In China, police arrested three football referees on suspicion of match fixing, including one who officiated at the 2002 World Cup in South Korea and Japan. Lu Jun refereed two World Cup finals matches and more than 200 Chinese league matches before retiring in 2005. According to Chinese media reports, Jun was detained for taking bribes along with fellow referees Huang Junjie, a nominee last year for the China Super League’s best referee, and Zhou Weixin, who retired in 2004 after being handed down an eight-game suspension for a suspect decision.

The arrests are another blow for the Chinese Football Association, which in January sacked general secretary Nan Yong after an investigation into match-fixing and illegal gambling. After taking over, his replacement Wei Di admitted that he was “shocked” at the state of Chinese football.

In Turkey, an anti-corruption probe that last week saw 46 arrests has led to the first set of charges and a former Turkish international is one of four people in the dock. Fatih Akyel, a defender with third-division Tepecikspor but formerly at Galatasaray and with 64 caps for Turkey, has been charged with fraud and membership of a criminal organization and jailed pending trial according to the Anatolia news agency.

Police have also charged Akyel’s Tepecikspor club-mate Ali Riza Guntekin, club chairman Temel Eyupoglu and the goalkeeper of second-division outfit Konyaspor Recep Ozturk but Anatolia had no further details of the charges.

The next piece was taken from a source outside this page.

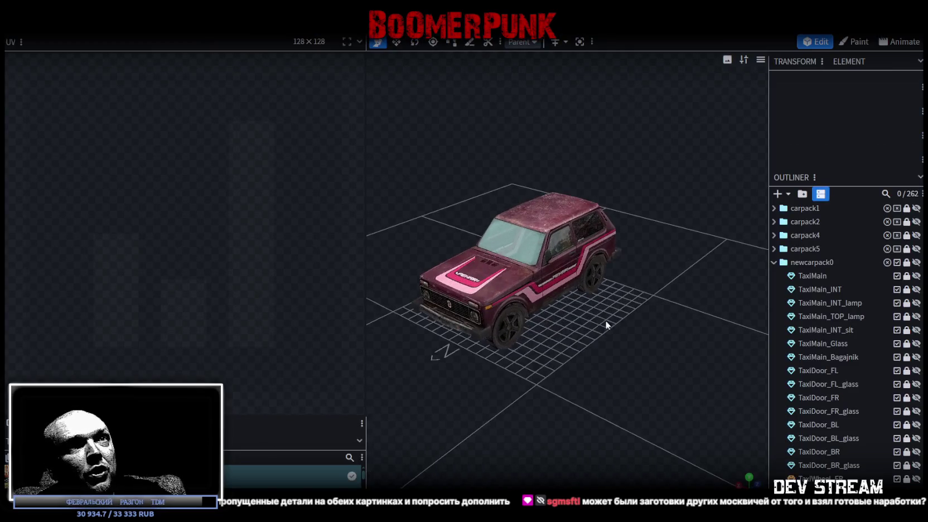
Step: Collapse newcarpack0, hide newcarpack0 through newcarpack4 after previewing each, and widen the viewport to show TDMcar textures
left_click(774, 262)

In Italy, UEFA are studying ‘unusual betting’ on four recent matches, including one Serie A fixture last week between Chievo and Catania that led to bookmakers suspending bets after more than £2 million was gambled on a draw and hundreds of thousands of pounds on a 1-1 result. This was the final result but only secured by a suspect penalty decision.

That match and three others in Serie B are being investigated by UEFA but this probe is not, according to UK newspaper The Independent, separate to an ongoing investigation into a Croatia-based match-fixing ring that operated across Europe and led to the arrests in Turkey.

“It’s true, we’re looking at four games in Italy,” a ‘senior investigative source’ was quoted as telling The Independent. “Chievo-Catania is in a situation [of severity] on its own. We have never seen volumes like this before. It needs explaining.”

In Switzerland, allegations of match-fixing have been leveled at Geoffroy Serey Die, a midfielder from Ivory Coast, who plays for FC Sion after the club’s president Christian Constantin heard of large sums being gambled on a match with Grasshoppers on March 17.

“In the autumn, Serey suddenly turned up for training in a brand new Porsche Cayenne,” Constantin told Blick magazine in an interview translated by The Observer newspaper. “I asked him to explain where he had got the money from. He shrugged and said his manager had paid for it. The whole time, Serey has moaned that his wages are barely enough and that he has to send a lot of money back to his family in the Ivory Coast. And then he turns up in a car which can’t have cost less than 80,000 Swiss francs.”

In the Grasshoppers fixture, Serey was sent off for shoving an opponent in the face. The Ivorian denies he was approached by anyone to cheat.